#### Record excerpts:
BEGIN
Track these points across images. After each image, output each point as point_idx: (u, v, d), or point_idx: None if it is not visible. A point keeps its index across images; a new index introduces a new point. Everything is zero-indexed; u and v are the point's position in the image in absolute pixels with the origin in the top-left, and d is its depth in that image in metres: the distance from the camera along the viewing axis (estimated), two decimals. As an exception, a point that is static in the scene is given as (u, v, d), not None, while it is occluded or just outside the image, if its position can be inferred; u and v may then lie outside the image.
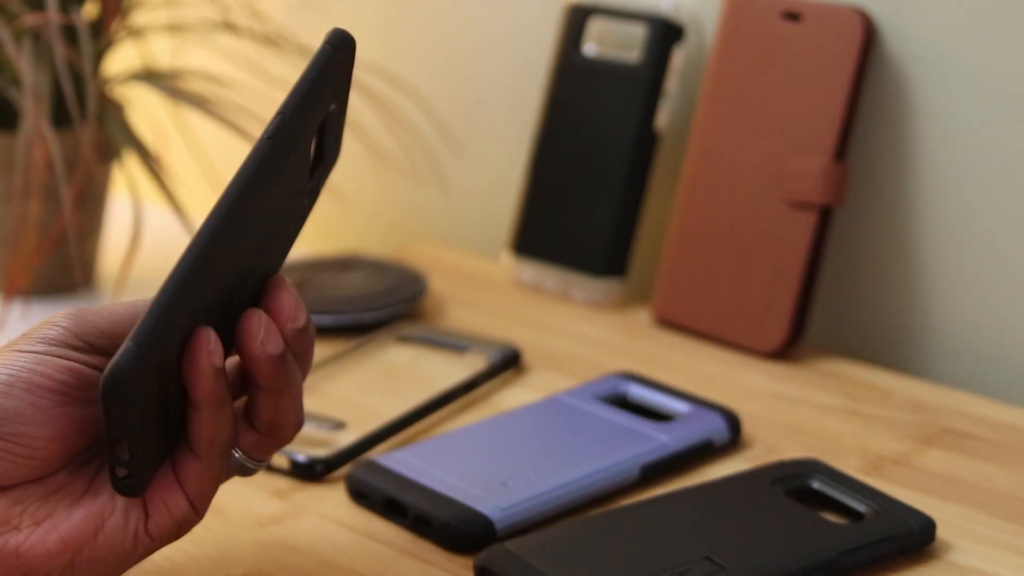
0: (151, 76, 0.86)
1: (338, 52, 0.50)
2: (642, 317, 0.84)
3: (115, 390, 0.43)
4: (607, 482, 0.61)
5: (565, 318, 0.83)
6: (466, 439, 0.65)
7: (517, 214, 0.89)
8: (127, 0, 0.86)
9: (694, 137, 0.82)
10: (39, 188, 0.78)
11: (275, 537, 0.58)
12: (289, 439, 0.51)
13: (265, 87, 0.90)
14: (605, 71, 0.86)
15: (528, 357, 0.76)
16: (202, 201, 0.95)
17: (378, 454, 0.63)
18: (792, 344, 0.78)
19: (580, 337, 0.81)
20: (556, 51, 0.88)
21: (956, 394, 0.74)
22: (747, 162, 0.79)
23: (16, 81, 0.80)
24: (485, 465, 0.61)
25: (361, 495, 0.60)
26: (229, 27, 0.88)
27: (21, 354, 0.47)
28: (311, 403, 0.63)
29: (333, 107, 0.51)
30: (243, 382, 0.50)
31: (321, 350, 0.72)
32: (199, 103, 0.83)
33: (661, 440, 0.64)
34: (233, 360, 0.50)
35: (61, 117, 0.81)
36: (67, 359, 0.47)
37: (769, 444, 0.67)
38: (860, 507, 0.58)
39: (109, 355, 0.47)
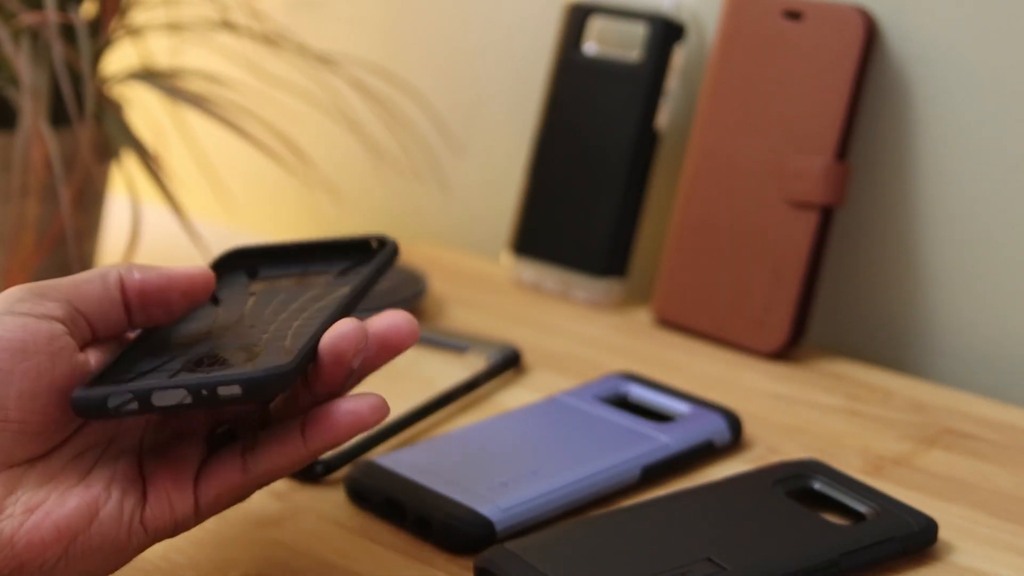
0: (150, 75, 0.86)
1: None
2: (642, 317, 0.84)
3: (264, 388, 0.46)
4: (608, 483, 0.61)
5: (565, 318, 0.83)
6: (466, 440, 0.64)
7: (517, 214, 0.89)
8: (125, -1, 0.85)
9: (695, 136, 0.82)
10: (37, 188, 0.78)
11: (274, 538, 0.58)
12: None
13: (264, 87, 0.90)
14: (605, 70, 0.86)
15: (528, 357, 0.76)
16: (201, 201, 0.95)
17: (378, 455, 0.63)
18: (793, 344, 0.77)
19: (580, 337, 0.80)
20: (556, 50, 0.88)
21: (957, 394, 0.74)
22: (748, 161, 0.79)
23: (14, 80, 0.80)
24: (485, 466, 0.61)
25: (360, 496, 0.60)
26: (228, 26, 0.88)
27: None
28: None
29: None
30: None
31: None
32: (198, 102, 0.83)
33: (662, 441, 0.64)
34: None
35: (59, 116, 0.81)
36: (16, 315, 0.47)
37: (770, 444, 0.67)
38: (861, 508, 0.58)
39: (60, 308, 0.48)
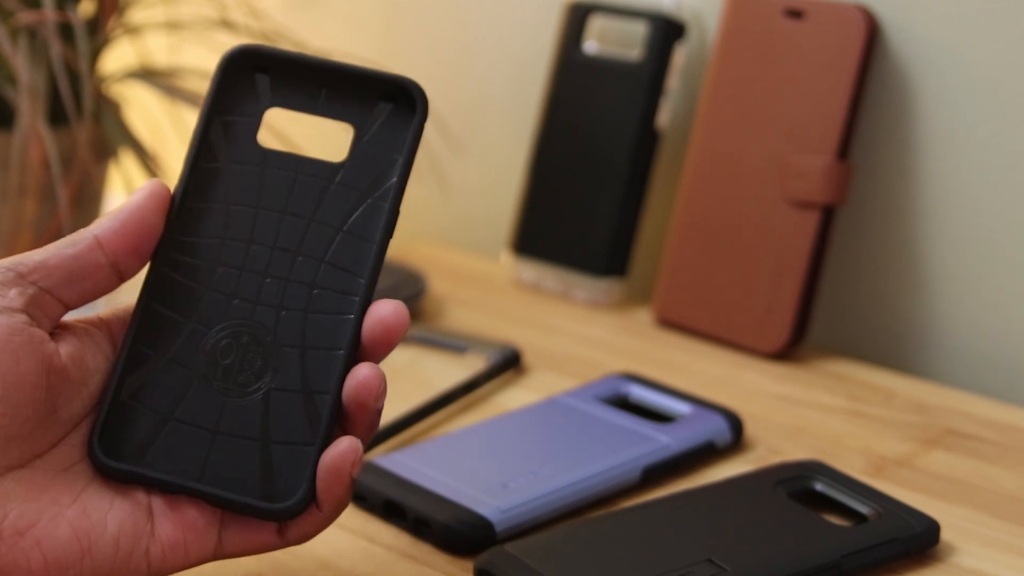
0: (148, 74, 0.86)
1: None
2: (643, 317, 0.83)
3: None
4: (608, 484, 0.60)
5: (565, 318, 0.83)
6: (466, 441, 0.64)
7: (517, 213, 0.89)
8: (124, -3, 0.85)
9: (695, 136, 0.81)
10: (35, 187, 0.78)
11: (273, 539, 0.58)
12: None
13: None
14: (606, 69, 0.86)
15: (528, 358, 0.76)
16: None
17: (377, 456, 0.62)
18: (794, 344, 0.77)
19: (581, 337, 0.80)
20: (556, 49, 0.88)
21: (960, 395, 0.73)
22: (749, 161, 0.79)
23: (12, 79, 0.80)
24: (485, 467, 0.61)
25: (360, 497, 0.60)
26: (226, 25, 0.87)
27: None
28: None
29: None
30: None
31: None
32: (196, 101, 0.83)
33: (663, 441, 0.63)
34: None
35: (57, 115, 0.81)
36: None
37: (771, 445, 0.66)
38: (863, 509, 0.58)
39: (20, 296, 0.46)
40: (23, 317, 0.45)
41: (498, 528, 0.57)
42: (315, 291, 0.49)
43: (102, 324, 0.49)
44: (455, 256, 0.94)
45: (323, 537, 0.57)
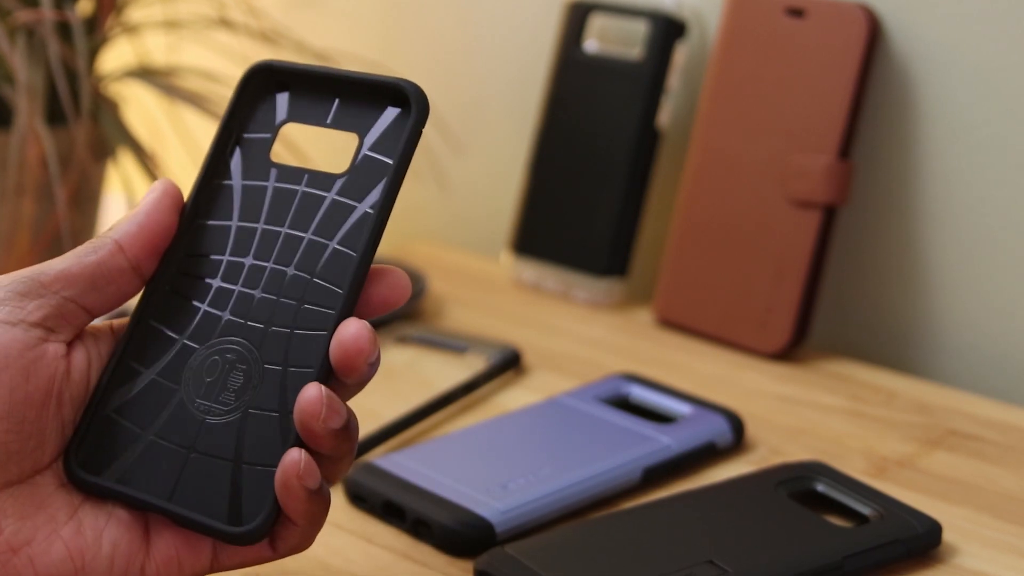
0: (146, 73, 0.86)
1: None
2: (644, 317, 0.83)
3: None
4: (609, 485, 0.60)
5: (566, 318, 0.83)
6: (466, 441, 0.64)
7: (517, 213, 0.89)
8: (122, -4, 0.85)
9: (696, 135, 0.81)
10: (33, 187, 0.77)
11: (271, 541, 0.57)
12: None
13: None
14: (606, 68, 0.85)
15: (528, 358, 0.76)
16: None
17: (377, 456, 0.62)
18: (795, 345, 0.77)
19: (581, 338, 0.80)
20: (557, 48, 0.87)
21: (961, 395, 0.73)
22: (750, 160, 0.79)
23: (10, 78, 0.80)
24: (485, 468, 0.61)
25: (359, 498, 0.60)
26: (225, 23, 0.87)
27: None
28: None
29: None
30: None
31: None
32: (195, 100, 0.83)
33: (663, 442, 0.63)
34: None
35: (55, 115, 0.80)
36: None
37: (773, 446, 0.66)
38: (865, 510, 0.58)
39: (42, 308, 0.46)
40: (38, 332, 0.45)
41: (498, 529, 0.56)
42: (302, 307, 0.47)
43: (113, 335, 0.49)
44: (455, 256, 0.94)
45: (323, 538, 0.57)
END
#### What the exercise asks:
The reply should hold every entry above, given again exactly, but not a single picture.

#### Task solution:
Track these points across images. After each image, output each point as point_idx: (u, v, d), or point_idx: None if it is not visible. A point keeps its index across images; a new index introduces a new point. Everything is zero-indexed; u and v are the point's position in the image in absolute pixels with the origin in the top-left, and d is its depth in that image in metres: the distance from the camera along the viewing axis (estimated), two decimals. As an exception, a point that is static in the scene is given as (u, v, d), not None, while it is occluded or just outside the image, if its position can be inferred; u and v may then lie outside the image.
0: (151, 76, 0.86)
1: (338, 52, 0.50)
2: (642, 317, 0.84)
3: (115, 390, 0.43)
4: (607, 482, 0.61)
5: (565, 318, 0.83)
6: (466, 439, 0.65)
7: (517, 214, 0.89)
8: (127, 0, 0.86)
9: (694, 137, 0.82)
10: (39, 188, 0.78)
11: (275, 537, 0.58)
12: (289, 439, 0.51)
13: (265, 87, 0.90)
14: (605, 71, 0.86)
15: (528, 357, 0.76)
16: (202, 201, 0.95)
17: (378, 454, 0.63)
18: (792, 344, 0.78)
19: (580, 337, 0.81)
20: (556, 51, 0.88)
21: (956, 394, 0.74)
22: (747, 162, 0.79)
23: (16, 81, 0.80)
24: (485, 465, 0.61)
25: (361, 495, 0.60)
26: (229, 27, 0.88)
27: (21, 354, 0.47)
28: (311, 403, 0.63)
29: (333, 107, 0.51)
30: (243, 382, 0.50)
31: (321, 350, 0.72)
32: (199, 103, 0.83)
33: (661, 440, 0.64)
34: (233, 360, 0.50)
35: (61, 117, 0.81)
36: (67, 359, 0.47)
37: (769, 444, 0.67)
38: (860, 507, 0.58)
39: (109, 355, 0.47)
0: (150, 75, 0.86)
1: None
2: (642, 317, 0.84)
3: (264, 388, 0.46)
4: (608, 483, 0.61)
5: (565, 318, 0.83)
6: (466, 440, 0.64)
7: (517, 214, 0.89)
8: (125, -1, 0.85)
9: (695, 136, 0.82)
10: (37, 188, 0.78)
11: (274, 538, 0.58)
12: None
13: (264, 87, 0.90)
14: (605, 70, 0.86)
15: (528, 357, 0.76)
16: (201, 201, 0.95)
17: (378, 455, 0.63)
18: (793, 344, 0.77)
19: (580, 337, 0.80)
20: (556, 50, 0.88)
21: (957, 394, 0.74)
22: (748, 161, 0.79)
23: (14, 80, 0.80)
24: (485, 466, 0.61)
25: (360, 496, 0.60)
26: (228, 26, 0.88)
27: None
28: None
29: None
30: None
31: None
32: (198, 102, 0.83)
33: (662, 441, 0.64)
34: None
35: (59, 116, 0.81)
36: (16, 315, 0.47)
37: (770, 444, 0.67)
38: (861, 508, 0.58)
39: (60, 308, 0.48)
0: (148, 74, 0.86)
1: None
2: (643, 317, 0.83)
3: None
4: (608, 484, 0.60)
5: (565, 318, 0.83)
6: (466, 441, 0.64)
7: (517, 213, 0.89)
8: (124, -3, 0.85)
9: (695, 136, 0.81)
10: (35, 187, 0.78)
11: (273, 539, 0.58)
12: None
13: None
14: (606, 69, 0.86)
15: (528, 358, 0.76)
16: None
17: (377, 456, 0.62)
18: (794, 344, 0.77)
19: (581, 337, 0.80)
20: (556, 49, 0.88)
21: (960, 395, 0.73)
22: (749, 161, 0.79)
23: (12, 79, 0.80)
24: (485, 467, 0.61)
25: (360, 497, 0.60)
26: (226, 25, 0.87)
27: None
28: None
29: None
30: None
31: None
32: (196, 101, 0.83)
33: (663, 441, 0.63)
34: None
35: (57, 115, 0.81)
36: None
37: (771, 445, 0.66)
38: (863, 509, 0.58)
39: (20, 296, 0.46)
40: (23, 317, 0.45)
41: (498, 528, 0.57)
42: (315, 291, 0.49)
43: (102, 324, 0.49)
44: (455, 256, 0.94)
45: (323, 537, 0.57)
0: (146, 73, 0.86)
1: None
2: (644, 317, 0.83)
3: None
4: (609, 485, 0.60)
5: (566, 318, 0.83)
6: (466, 441, 0.64)
7: (517, 213, 0.89)
8: (122, -4, 0.85)
9: (696, 135, 0.81)
10: (33, 187, 0.77)
11: (271, 541, 0.57)
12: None
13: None
14: (606, 68, 0.85)
15: (528, 358, 0.76)
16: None
17: (377, 456, 0.62)
18: (795, 345, 0.77)
19: (581, 338, 0.80)
20: (557, 48, 0.87)
21: (961, 395, 0.73)
22: (750, 160, 0.79)
23: (10, 78, 0.80)
24: (485, 468, 0.61)
25: (359, 498, 0.60)
26: (225, 23, 0.87)
27: None
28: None
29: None
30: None
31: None
32: (195, 100, 0.83)
33: (663, 442, 0.63)
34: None
35: (55, 115, 0.80)
36: None
37: (773, 446, 0.66)
38: (865, 510, 0.58)
39: (42, 308, 0.46)
40: (38, 332, 0.45)
41: (498, 529, 0.56)
42: (302, 307, 0.47)
43: (113, 335, 0.49)
44: (455, 256, 0.94)
45: (323, 538, 0.57)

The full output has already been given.